*Exercise goal*: Return every line of the material below word for word, with nothing added, removed, or changed.

*The data*:
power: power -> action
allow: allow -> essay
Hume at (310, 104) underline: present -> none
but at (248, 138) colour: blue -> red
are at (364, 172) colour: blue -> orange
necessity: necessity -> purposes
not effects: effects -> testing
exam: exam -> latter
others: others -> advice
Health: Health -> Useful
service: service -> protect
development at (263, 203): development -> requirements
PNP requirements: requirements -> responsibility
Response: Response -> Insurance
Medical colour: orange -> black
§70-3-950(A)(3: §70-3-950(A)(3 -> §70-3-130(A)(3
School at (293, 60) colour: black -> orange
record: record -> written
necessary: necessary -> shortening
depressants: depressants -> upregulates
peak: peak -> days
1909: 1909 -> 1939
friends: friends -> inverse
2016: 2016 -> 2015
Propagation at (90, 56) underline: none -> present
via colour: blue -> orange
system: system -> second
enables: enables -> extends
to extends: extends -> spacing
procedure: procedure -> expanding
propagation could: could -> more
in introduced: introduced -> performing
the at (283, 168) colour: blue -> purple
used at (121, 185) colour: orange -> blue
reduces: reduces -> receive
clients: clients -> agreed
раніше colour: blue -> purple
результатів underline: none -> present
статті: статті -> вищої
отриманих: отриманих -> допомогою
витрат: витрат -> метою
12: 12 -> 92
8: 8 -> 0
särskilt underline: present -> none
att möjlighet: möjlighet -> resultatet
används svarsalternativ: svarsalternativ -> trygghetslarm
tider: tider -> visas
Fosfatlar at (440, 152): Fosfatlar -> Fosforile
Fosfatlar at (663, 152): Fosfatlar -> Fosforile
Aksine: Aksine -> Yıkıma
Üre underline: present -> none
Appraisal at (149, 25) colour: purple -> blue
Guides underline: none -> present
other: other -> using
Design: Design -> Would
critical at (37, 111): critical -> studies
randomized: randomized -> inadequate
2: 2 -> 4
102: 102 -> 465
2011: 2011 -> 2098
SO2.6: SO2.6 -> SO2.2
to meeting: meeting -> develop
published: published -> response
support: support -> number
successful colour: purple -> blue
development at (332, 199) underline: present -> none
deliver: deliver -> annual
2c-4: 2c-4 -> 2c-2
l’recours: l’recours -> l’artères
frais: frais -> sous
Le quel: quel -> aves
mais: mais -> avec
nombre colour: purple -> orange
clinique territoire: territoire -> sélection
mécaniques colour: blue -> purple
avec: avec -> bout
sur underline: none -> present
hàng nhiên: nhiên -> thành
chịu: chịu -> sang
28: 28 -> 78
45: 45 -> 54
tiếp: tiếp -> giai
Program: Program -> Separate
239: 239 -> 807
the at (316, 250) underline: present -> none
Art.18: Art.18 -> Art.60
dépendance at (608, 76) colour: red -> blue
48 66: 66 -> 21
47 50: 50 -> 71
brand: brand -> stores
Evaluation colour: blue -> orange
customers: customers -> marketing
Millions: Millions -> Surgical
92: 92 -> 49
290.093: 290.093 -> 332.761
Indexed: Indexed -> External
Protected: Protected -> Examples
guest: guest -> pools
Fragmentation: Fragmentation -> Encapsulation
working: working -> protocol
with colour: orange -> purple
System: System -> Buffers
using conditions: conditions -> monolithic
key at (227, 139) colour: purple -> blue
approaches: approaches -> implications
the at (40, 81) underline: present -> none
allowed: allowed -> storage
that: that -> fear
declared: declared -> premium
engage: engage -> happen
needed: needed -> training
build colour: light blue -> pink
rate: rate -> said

*Response below*:
power: power -> action
allow: allow -> essay
Hume at (310, 104) underline: present -> none
but at (248, 138) colour: blue -> red
are at (364, 172) colour: blue -> orange
necessity: necessity -> purposes
not effects: effects -> testing
exam: exam -> latter
others: others -> advice
Health: Health -> Useful
service: service -> protect
development at (263, 203): development -> requirements
PNP requirements: requirements -> responsibility
Response: Response -> Insurance
Medical colour: orange -> black
§70-3-950(A)(3: §70-3-950(A)(3 -> §70-3-130(A)(3
School at (293, 60) colour: black -> orange
record: record -> written
necessary: necessary -> shortening
depressants: depressants -> upregulates
peak: peak -> days
1909: 1909 -> 1939
friends: friends -> inverse
2016: 2016 -> 2015
Propagation at (90, 56) underline: none -> present
via colour: blue -> orange
system: system -> second
enables: enables -> extends
to extends: extends -> spacing
procedure: procedure -> expanding
propagation could: could -> more
in introduced: introduced -> performing
the at (283, 168) colour: blue -> purple
used at (121, 185) colour: orange -> blue
reduces: reduces -> receive
clients: clients -> agreed
раніше colour: blue -> purple
результатів underline: none -> present
статті: статті -> вищої
отриманих: отриманих -> допомогою
витрат: витрат -> метою
12: 12 -> 92
8: 8 -> 0
särskilt underline: present -> none
att möjlighet: möjlighet -> resultatet
används svarsalternativ: svarsalternativ -> trygghetslarm
tider: tider -> visas
Fosfatlar at (440, 152): Fosfatlar -> Fosforile
Fosfatlar at (663, 152): Fosfatlar -> Fosforile
Aksine: Aksine -> Yıkıma
Üre underline: present -> none
Appraisal at (149, 25) colour: purple -> blue
Guides underline: none -> present
other: other -> using
Design: Design -> Would
critical at (37, 111): critical -> studies
randomized: randomized -> inadequate
2: 2 -> 4
102: 102 -> 465
2011: 2011 -> 2098
SO2.6: SO2.6 -> SO2.2
to meeting: meeting -> develop
published: published -> response
support: support -> number
successful colour: purple -> blue
development at (332, 199) underline: present -> none
deliver: deliver -> annual
2c-4: 2c-4 -> 2c-2
l’recours: l’recours -> l’artères
frais: frais -> sous
Le quel: quel -> aves
mais: mais -> avec
nombre colour: purple -> orange
clinique territoire: territoire -> sélection
mécaniques colour: blue -> purple
avec: avec -> bout
sur underline: none -> present
hàng nhiên: nhiên -> thành
chịu: chịu -> sang
28: 28 -> 78
45: 45 -> 54
tiếp: tiếp -> giai
Program: Program -> Separate
239: 239 -> 807
the at (316, 250) underline: present -> none
Art.18: Art.18 -> Art.60
dépendance at (608, 76) colour: red -> blue
48 66: 66 -> 21
47 50: 50 -> 71
brand: brand -> stores
Evaluation colour: blue -> orange
customers: customers -> marketing
Millions: Millions -> Surgical
92: 92 -> 49
290.093: 290.093 -> 332.761
Indexed: Indexed -> External
Protected: Protected -> Examples
guest: guest -> pools
Fragmentation: Fragmentation -> Encapsulation
working: working -> protocol
with colour: orange -> purple
System: System -> Buffers
using conditions: conditions -> monolithic
key at (227, 139) colour: purple -> blue
approaches: approaches -> implications
the at (40, 81) underline: present -> none
allowed: allowed -> storage
that: that -> fear
declared: declared -> premium
engage: engage -> happen
needed: needed -> training
build colour: light blue -> pink
rate: rate -> said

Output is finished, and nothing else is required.